In recent years there have been a number of European and French initiatives to expand self-medication, in other words, to make it possible for patients to buy drugs over the counter.
There is nothing wrong with patients becoming independent of health professionals – as long as this independence is genuinely in their best interests. But the official French list of drugs considered suitable for self-medication includes drugs which are not the best choice in their therapeutic category (cimetidine), or have an unfavourable benefit-risk balance, such as pseudoephedrine.
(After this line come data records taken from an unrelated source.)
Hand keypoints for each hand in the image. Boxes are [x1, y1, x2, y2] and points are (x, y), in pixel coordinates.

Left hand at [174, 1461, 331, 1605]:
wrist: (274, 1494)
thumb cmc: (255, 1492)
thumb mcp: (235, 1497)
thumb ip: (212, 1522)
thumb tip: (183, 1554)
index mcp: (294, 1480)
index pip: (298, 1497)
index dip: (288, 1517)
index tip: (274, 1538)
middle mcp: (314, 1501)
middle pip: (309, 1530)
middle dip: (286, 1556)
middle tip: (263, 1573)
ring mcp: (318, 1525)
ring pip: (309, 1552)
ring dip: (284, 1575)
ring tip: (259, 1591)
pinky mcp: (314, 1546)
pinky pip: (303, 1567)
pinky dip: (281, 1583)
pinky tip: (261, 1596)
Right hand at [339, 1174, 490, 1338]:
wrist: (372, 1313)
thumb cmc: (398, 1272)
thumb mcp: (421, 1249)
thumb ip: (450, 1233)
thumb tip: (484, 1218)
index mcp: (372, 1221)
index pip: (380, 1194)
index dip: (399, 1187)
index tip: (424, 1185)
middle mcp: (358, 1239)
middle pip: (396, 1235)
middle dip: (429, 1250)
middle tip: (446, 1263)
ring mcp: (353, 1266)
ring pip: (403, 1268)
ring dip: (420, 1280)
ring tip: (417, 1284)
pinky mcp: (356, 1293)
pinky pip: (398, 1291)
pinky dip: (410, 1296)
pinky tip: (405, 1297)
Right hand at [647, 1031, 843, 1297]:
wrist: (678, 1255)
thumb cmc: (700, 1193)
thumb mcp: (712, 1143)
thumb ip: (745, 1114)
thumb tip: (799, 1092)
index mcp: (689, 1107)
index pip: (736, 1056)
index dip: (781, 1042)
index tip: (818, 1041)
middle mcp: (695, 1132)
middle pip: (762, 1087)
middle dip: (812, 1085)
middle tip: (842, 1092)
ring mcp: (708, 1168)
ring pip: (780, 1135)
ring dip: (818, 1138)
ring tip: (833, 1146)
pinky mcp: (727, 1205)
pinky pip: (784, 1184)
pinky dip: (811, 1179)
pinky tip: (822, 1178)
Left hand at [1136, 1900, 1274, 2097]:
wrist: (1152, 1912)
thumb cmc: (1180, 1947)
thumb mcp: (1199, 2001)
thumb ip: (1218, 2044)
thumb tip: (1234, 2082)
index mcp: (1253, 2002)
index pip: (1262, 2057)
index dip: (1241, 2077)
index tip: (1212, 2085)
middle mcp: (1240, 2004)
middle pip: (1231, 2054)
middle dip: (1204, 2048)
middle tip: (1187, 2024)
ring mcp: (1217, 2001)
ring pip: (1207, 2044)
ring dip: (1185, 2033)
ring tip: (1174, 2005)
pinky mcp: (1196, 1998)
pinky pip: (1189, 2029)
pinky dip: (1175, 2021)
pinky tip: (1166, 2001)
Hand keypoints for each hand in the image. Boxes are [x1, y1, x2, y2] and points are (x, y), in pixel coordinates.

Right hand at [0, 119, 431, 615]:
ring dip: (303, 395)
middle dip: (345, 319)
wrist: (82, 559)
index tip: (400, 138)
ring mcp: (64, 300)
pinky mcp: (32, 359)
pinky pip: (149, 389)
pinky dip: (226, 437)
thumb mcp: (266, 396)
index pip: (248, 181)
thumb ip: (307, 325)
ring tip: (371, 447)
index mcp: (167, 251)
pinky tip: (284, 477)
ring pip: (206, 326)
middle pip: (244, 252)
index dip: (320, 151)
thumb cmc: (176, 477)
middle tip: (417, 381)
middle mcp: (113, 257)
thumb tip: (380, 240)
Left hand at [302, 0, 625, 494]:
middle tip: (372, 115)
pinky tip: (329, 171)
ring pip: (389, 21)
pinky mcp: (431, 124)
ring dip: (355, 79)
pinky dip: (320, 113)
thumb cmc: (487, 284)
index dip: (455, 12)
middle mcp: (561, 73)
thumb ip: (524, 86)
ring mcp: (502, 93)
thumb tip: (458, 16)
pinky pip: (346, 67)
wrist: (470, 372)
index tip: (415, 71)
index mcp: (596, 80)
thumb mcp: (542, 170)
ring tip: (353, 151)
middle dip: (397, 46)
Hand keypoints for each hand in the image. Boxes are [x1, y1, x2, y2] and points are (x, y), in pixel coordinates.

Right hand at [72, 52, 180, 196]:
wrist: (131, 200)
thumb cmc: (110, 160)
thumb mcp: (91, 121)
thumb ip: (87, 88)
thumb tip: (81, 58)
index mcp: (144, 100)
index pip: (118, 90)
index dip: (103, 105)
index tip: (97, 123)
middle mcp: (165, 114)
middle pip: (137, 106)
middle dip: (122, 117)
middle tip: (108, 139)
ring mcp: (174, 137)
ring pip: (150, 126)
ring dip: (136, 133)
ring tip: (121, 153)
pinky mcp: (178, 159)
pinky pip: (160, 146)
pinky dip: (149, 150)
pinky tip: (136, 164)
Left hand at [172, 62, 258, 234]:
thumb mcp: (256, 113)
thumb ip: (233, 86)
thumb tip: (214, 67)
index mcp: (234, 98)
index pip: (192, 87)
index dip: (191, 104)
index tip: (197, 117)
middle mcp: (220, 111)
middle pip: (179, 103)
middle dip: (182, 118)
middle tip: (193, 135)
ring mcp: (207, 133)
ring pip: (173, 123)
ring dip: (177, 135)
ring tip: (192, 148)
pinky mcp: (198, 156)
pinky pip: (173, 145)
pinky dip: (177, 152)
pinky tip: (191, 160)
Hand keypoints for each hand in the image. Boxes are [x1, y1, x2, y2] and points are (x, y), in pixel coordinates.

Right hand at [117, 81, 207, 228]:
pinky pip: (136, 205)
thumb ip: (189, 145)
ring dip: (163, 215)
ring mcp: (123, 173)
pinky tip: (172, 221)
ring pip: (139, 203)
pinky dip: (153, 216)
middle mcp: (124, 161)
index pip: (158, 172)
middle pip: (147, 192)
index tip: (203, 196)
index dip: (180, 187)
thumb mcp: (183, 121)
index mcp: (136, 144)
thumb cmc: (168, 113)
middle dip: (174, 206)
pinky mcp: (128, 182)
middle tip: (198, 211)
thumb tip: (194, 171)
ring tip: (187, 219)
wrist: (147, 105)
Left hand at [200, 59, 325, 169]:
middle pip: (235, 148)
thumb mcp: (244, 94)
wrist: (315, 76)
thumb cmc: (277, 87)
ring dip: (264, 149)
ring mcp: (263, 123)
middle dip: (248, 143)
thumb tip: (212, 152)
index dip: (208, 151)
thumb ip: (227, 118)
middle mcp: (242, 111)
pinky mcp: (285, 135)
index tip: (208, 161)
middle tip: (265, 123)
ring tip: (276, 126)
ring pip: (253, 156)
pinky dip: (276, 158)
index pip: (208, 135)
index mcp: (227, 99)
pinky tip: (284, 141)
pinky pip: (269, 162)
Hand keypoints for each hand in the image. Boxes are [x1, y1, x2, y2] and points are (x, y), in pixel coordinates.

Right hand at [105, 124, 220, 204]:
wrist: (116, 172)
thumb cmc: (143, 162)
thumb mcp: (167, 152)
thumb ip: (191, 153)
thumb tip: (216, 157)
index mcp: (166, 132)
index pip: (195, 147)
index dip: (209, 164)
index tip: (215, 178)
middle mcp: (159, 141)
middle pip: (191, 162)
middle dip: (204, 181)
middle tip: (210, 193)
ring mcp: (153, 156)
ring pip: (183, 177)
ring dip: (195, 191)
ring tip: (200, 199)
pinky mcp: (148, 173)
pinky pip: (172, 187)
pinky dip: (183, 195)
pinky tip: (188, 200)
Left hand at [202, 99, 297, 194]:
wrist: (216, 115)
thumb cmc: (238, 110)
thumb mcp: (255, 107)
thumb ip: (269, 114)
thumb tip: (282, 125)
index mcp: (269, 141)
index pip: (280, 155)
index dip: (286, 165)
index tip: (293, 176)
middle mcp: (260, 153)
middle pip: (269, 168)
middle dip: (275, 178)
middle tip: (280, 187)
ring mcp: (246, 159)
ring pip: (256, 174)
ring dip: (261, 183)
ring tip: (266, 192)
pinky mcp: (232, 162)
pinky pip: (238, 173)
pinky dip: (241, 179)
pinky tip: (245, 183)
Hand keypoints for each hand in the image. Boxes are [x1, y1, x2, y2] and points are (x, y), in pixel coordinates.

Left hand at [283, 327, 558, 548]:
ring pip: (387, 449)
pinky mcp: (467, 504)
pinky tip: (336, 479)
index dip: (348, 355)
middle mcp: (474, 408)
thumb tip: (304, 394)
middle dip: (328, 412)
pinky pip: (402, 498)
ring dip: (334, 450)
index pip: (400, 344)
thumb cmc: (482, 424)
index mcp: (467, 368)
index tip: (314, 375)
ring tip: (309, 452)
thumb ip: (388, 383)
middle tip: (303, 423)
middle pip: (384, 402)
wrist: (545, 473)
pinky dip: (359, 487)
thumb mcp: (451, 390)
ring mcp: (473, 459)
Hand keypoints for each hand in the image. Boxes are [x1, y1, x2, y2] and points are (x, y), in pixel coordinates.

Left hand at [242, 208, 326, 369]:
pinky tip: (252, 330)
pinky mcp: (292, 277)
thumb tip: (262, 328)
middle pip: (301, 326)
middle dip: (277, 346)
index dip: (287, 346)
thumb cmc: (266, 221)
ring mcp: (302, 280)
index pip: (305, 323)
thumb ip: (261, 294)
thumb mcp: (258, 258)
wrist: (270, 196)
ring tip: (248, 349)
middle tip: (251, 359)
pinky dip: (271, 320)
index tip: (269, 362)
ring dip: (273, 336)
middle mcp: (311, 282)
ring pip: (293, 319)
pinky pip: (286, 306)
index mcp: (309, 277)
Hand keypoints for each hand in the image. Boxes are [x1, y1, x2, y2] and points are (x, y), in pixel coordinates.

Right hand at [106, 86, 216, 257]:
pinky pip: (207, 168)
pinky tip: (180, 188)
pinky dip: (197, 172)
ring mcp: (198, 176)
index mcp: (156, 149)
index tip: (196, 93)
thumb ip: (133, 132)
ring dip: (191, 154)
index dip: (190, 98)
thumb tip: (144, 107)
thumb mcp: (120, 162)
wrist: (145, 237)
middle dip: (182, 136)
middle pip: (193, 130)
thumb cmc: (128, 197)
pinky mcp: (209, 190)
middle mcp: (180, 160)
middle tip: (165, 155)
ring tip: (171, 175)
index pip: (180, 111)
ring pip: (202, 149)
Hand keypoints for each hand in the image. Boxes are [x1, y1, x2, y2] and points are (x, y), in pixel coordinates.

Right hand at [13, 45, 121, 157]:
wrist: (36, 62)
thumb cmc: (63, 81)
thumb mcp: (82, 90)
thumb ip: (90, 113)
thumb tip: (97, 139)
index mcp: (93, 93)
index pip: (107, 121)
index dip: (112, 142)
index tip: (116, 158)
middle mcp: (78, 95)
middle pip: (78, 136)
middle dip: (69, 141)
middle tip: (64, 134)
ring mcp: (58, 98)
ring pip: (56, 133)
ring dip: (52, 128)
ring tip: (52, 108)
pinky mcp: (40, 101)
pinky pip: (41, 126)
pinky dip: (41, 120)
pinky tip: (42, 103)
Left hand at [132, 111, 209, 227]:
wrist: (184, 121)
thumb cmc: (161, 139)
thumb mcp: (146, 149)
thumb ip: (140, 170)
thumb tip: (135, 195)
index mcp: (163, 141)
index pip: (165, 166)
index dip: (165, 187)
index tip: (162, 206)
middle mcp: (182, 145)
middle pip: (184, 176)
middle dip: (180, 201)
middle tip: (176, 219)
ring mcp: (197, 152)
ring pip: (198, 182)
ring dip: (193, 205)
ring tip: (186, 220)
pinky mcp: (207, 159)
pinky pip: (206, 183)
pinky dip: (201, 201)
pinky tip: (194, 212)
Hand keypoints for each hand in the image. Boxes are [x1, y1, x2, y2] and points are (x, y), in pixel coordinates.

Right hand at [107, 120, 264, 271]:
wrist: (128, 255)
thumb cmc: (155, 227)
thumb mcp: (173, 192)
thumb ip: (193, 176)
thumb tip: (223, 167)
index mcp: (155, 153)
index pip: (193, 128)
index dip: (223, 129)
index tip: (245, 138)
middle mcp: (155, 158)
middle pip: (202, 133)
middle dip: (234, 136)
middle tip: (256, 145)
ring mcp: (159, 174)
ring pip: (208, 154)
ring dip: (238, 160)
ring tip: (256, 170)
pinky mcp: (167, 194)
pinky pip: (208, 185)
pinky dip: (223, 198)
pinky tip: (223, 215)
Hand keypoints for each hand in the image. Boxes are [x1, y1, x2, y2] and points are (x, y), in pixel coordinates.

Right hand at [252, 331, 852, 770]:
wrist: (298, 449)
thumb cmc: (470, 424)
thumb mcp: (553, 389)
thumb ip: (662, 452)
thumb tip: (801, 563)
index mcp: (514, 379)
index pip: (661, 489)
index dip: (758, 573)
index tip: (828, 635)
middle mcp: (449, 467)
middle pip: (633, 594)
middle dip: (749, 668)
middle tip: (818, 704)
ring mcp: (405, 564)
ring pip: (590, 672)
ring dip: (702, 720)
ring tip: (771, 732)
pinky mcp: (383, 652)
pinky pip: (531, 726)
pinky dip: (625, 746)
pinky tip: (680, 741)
For drugs that will no longer be reimbursed by French social security because they offer insufficient clinical benefits, the government decided in 2005 to allow direct-to-consumer advertising beginning six months before the drugs are de-listed, so that the manufacturers will not completely lose their market.
The report on self-medication commissioned by the Health Minister and published in January 2007 recommends giving patients direct access to self-medication drugs in pharmacies (self-service), thus eliminating pharmacists from any potential healthcare role (advice, etc.), other than dispensing medication.
All these factors indicate that current plans to extend
self-medication are not designed for the benefit of patients, but for that of the pharmaceutical industry.
©Prescrire May 2007
Source:
"Automédication : un projet au service des firmes, mais pas des patients" Rev Prescrire 2007 ; 27 (283) : 340-341.